Virtual bronchoscopy
It’s a conventional CT and bronchoscopy are routinely used to evaluate patients with suspected endobronchial or peripheral pulmonary diseases. Conventional CT is limited in detecting central airway lesions. Currently, it is the preferred method of evaluating endobronchial disease. However, bronchoscopy provides minimal information about areas distal to the endobronchial abnormality in patients with high grade obstruction. Clinically, virtual bronchoscopy is a non-invasive method to evaluate intra and extra luminal central airway lesions. Virtual bronchoscopy has evolved from advances in computer technology that have allowed the information from CT images to be processed into three dimensional images of the central airways. Virtual bronchoscopy has been used in pre-procedure planning, the evaluation of bronchial anastomoses and airway stenosis. As technology improved, the clinical applications of virtual bronchoscopy will continue to evolve.
Transthoracic needle aspiration
Percutaneous transthoracic needle aspiration is used most commonly to obtain tissue from patients who are suspected of having lung tumours, but it can also be used to establish the etiology of infections. Percutaneous needle aspiration is relatively good at establishing the diagnosis of lung malignancy but it is not very good at establishing specific benign diagnosis. In one series of 130 patients who had undergone TTNA, had a sensitivity of 74% for the detection of malignancy but established the diagnosis in only two of 28 patients with benign disease. TTNA is more sensitive when the lesion is larger. In patients who are suspected of having lung cancer and who are operative candidates, TTNA should be performed only if the results of the aspiration will influence whether or not surgery will be performed. If it is decided beforehand that surgery will be performed only if the aspiration is positive, TTNA should be performed. Also, if surgery will not be performed only id the TTNA is negative, then TTNA is not performed. Visualization of the lesion for guidance of the procedure may be obtained with CT scanning, ultrasonography or fluoroscopy.

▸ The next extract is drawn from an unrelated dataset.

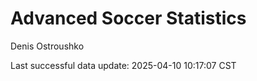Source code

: # Advanced Soccer Statistics
Denis Ostroushko

<!-- gfm -->

Last successful data update: 2025-04-10 10:17:07 CST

TTNA is also useful in sampling mediastinal nodes in patients with lung cancer. In one recent series, studies were performed CT guided fine needle aspiration with or without core biopsy in 89 patients with mediastenial lymphadenopathy 1.5 cm in diameter. Mediastinal TTNA was diagnostic in 69 of 89 patients. They concluded that mediastinal TTNA should be performed before mediastinoscopy in the staging of lung cancer of the work up of mediastinal masses. The most common complication of TTNA is pneumothorax, which occurs in approximately 35% of patients undergoing the procedure. Indeed, TTNA is the most common cause of iatrogenic pneumothorax. Approximately 10% of the patients who develop a pneumothorax are treated with tube thoracostomy. Another complication is transient hemoptysis, occurring in about 10% of patient. Other rare complications include bacterial complications of the pleural space, allergic anesthetic reactions, vasovagal reactions, soft tissue infection, cancer seeding at the insertion site and air embolism. Contraindications to the procedure include a bleeding diathesis, bullous lung disease in the area of the biopsy, local cutaneous lesions, pulmonary hypertension or a lesion abutting the mediastinum or hilum.